Last week the Department of Education issued a report on equity students enrolled in research higher degree programs. As those who have read my work over the years know, I think we have significant conceptual and empirical problems in measuring socioeconomic status in higher education. And these are even more significant for higher degree students than they are for undergraduates.
What this means is that even though the report’s overall conclusion, that high SES students are ‘over-represented’ in research degrees, must be true based on other empirical evidence and theory, its statement that ‘this data should … be used with caution’ is a warning that should be heeded.
Problem One: We are only using a geographic proxy indicator for SES, the ABS Index of Education and Occupation. A person is classified as low SES if they live in an area in which the population has relatively low levels of education and relatively high levels of people who are unemployed or work in lower-skill occupations. But people with high levels of education and with high skill jobs live in otherwise low SES areas, and vice-versa.
Problem Two: We define as low SES people living in the lowest 25 per cent of areas by the Index of Education and Occupation. That is too small a share – the next quartile up is sociologically similar.
Problem Three: For research students, are we interested in their current socioeconomic status or their background? Regardless of their background, if they already have a degree (which they almost certainly do if they are in a research degree) and work in a professional job, as is quite likely to to be the case, then they are not going to be classed as low SES by the standard bureaucratic measures. And if they have moved to study and/or to be closer to professional job markets, then they will probably live in high SES areas.
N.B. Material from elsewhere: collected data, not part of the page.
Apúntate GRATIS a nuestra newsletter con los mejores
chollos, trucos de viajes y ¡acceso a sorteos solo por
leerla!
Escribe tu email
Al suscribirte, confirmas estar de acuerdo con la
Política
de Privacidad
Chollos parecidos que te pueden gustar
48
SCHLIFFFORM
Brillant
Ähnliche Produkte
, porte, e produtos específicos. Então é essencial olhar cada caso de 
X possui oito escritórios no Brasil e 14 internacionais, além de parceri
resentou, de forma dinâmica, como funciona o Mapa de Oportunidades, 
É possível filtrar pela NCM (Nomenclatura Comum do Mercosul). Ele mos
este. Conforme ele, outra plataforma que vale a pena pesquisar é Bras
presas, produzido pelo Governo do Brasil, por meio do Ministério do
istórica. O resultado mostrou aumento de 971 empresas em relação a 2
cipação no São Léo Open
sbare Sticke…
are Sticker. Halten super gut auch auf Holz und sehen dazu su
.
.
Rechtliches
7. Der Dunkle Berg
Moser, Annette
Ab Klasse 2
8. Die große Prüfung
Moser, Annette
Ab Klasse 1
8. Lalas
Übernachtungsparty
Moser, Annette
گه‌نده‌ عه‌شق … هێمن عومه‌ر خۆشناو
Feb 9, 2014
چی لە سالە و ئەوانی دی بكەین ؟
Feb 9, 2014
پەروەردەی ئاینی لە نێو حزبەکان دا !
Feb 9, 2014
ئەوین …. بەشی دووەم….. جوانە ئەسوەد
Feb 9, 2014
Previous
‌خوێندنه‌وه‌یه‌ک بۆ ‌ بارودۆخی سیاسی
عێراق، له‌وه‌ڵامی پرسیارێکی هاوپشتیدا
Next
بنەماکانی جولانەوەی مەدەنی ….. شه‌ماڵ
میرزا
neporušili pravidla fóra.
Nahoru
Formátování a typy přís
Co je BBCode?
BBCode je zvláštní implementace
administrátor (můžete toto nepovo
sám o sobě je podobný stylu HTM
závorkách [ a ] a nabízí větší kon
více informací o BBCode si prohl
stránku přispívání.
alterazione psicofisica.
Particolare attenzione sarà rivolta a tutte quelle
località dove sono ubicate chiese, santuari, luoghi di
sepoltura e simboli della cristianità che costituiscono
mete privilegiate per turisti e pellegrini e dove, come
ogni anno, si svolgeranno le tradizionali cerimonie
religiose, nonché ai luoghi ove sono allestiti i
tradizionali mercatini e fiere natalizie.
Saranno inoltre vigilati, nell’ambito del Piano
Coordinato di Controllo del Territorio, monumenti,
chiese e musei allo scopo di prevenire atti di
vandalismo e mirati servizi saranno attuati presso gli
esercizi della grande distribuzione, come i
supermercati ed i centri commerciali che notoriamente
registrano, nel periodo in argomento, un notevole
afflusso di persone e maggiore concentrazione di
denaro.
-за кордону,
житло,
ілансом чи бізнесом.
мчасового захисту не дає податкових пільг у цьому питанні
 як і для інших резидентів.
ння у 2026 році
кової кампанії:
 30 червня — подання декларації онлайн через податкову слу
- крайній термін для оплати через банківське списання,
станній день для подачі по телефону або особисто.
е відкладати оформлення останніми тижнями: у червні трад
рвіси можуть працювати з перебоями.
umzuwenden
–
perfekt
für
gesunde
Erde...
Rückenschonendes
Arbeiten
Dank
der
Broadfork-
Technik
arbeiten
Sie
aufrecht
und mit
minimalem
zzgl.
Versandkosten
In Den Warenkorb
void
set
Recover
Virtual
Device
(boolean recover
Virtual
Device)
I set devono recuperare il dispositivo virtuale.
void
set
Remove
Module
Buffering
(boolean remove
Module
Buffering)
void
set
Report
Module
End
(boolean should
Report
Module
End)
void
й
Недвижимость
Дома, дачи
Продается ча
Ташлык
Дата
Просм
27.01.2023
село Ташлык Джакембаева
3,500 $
For equity policy purposes, I think we are most interested in the social background of students, and so geographic measures that reflect their current location are not reliable indicators of where they came from. We know from the undergraduate equity data that even pushing address data back a few months, using where they lived when they first applied to university rather than their enrolment permanent home address, increases the number of students identified as low SES. For graduate research students it is at least four years, and might be decades, since they first applied for university while living with their parents.
Problem Four: What is the correct denominator? At the moment the denominator is all research students, producing an enrolment share figure (low SES research students/all research students). Enrolment shares are administratively convenient, as the numerator and denominator are in the same dataset. And if we are interested in socioeconomic diversity on campus, then a campus-level version (if we could improve the numerator quality) would be useful.
But it we are interested in social mobility, or whether potential is being achieved, then the entire student population is not a good denominator. The example below shows how enrolment shares can leave us blind to significant social change. Provided students from all SES backgrounds increase enrolments at the same rate then enrolment shares will not change, even when the participation rate (low SES students/low SES persons) has doubled.
This is not a crazy hypothetical example. Undergraduate participation rates did double between 1990 and 2017, while the low SES enrolment share increased only slightly.
The right denominator for research students is those who have finished honours or some other qualifying criteria for a research degree.
Because we do have some quality numerator and denominator data (using HILDA), we know that low SES young people were significantly less likely to go to university than high SES young people, and therefore significantly less likely to get a degree, and therefore the potential pool of low SES background research students is much smaller than the potential pool of high SES students. This is why I am sure that low SES students must be a low share of a research degree student population, despite the weaknesses of the administrative data also pointing to this conclusion.
Possible improvements
There is no easy solution to these problems, but I think there are possibilities within the existing higher education dataset that could help us get a better understanding of whether people from low SES backgrounds are becoming more or less likely to go on to a research degree.
We could improve the numerator by moving the SES measure to parental education. Education is not a perfect proxy for advantage or disadvantage, but this is a personal version of a major driver of the ABS geographic measures (there is more missing data for parental education than student address, but for measuring general trends rather than allocating personal benefits I don’t think that matters).
As we have a common student identification number, the CHESSN, going back to 2005, and the parental education question since 2010, we can also construct relevant denominator populations for domestic students who were educated in Australia.
An example of this would be: of all the people who completed bachelor honours in year X whose parents both had less than a Year 12 education, what proportion had enrolled in a research qualification by some future year? And then compare that with other parental education levels – Year 12, vocational education, bachelor degree and postgraduate.
It is more complex to do than just looking at each year’s enrolment data, but similar to the individual tracking already done for the annual cohort completions analysis.
The current method is just telling us what we already know – that fewer lower SES background people ever got a degree, and that students tend to live near universities, which are usually in high SES areas.
We need something better to understand real low-SES trends.